• Exercise description
Set down each record exactly. Omit the pictures.

Circuit design data:
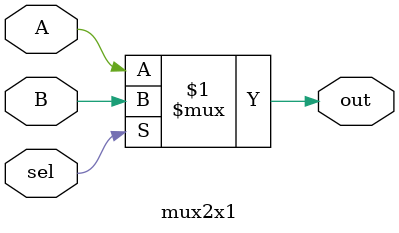
<source format=v>
`timescale 1ns / 1ps
module mux2x1(A, B, sel, out);
    input A, B;
    input sel;
    output wire out;
    
    assign out = sel ? B : A;
endmodule

</source>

• Solution to this task
<source format=v>
`timescale 1ns / 1ps
module mux2x1(A, B, sel, out);
    input A, B;
    input sel;
    output wire out;
    
    assign out = sel ? B : A;
endmodule

</source>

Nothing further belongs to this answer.